県か市か、そこから依頼されて定期的に管理、清掃されてるならわざわざあんな所に鍵を隠しておく意味が無い。
そもそも新しい物のはずだ。鍵も術式も」
言いながら、キッチンを出て廊下へと進む。
その奥に、何かが光ったようだ。
「ぎゃう?」
「なんだ?」
奥にはトイレがあった。
すぐ傍には洗面台。
「一体型じゃないのか?
でも時代が時代だしな、汲み取り式か?」
トイレの扉は打ち付けられていてあかなかった。
そして、クリスとゴンスケが見た光だが、それは洗面台に設置されていた鏡に板が打ち付けられ、さらにこれでもかと封印の札が貼られているものだった。

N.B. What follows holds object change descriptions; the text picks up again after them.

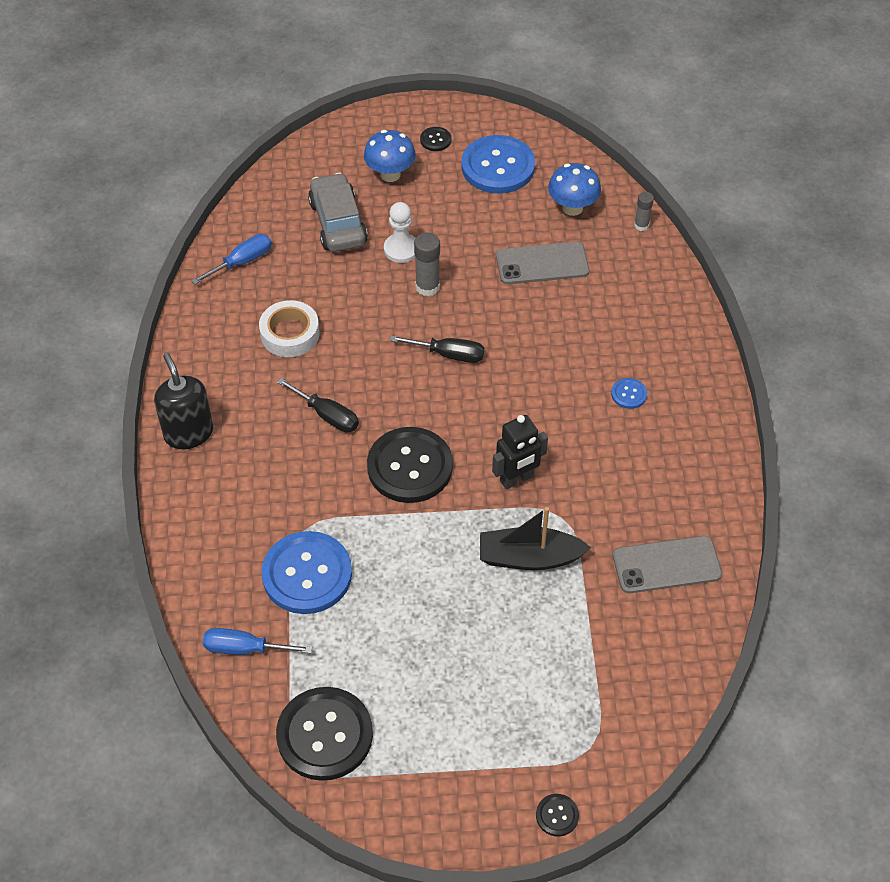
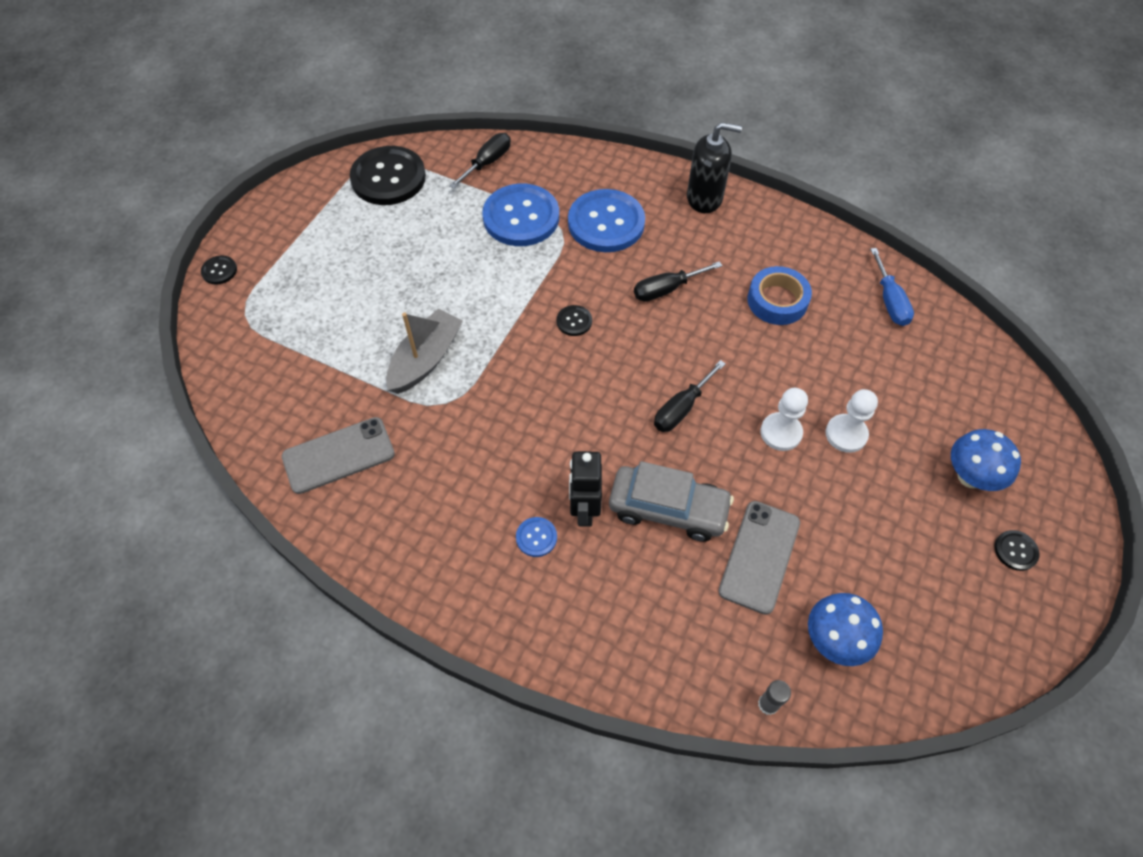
camera: 120 degrees right, 5 degrees up
blue screwdriver [203,628,312,655] -> black screwdriver [449,133,511,189]
white tape [259,300,320,357] -> blue tape [748,266,812,325]
grey car [308,173,368,252] -> grey car moved to [609,461,734,542]
black button [367,427,453,503] -> black button [557,305,592,336], size x0.43
grey glue stick [414,233,440,296] -> white pawn [761,388,808,451]
blue button [461,135,535,194] -> blue button moved to [568,189,645,252]
black boat [480,507,591,570] -> grey boat [386,308,463,394]
black robot [492,415,548,489] -> black robot moved to [569,451,602,527]
grey phone [613,536,722,593] -> grey phone turned 45 degrees clockwise [282,417,395,494]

光はその板の隙間から見えていた鏡に光が反射したものだった。
「なるほど、窓ガラスにも板が打ち付けられているのは、これが理由か」
外からはわからなかったが、窓があるだろう場所に打ち付けられている板のほとんどには、鏡に貼られているのと同じ札か、もしくは板自体に術式が刻み込まれていた。
しかしその殆どが経年劣化している。
「やっぱり、この家に何かを閉じ込めているみたいだな」
何を閉じこめているかまではわからない。
しかし、あの鏡がおそらく元凶かそれに繋がるなにかである可能性が高い。
「ゴンスケちゃん、ご主人様達の臭いや気配はするか?」
クリスの言葉に、クンクン、とゴンスケは臭いを嗅ぐ。
しかし、ブンブン、と首を振った。
「疑うわけじゃないが、ここに入ったのは確かなんだよな?」
「ぎゃうっ!」
「俺達が入る時と、ご主人様達の時。
なにか違いは無かったかな?」
そこで、ゴンスケが手は律儀に繋いだまま身振り手振りで、そして時々ぎゃうぎゃう鳴きながら伝えてくる。
「えーと、イソギンチャクがうにょうにょして?
縛りぷれい?」
「ぎゃっ!?」
尻尾でべしんと、叩かれた。
「ちがう?
えーと、赤のつめ? 髪の毛? 腕?手? がご主人様達に巻きついて、ドアがパタン?」
今度は尻尾を使っての、説明だった。
その方がクリスにはわかり易かったようで、伝わった。
「ぎゃうっ!」
「ふむ。そもそも入る場所からして違うもんな。
正規ルートじゃないから、気配はしても、見えないのか遭遇しないのか?」
しばらく考える素振りをして、クリスは近くの部屋へ入ってみようとする。
そうして、一部屋ずつ施錠されているか確認していき、やがて二階へと上がる。
カチャ。
「ここは、開くのか」
ゴンスケとともに入ったのは、寝室だった。
古びた化粧台があり、鏡は左右に扉がついているものだ。
「札が、ないな」
「ぎゃっ?」
「ここは、あとにしよう」
鏡を開けるのは後回しにして、とりあえずクリスは現状を掲示板へ書き込んだ。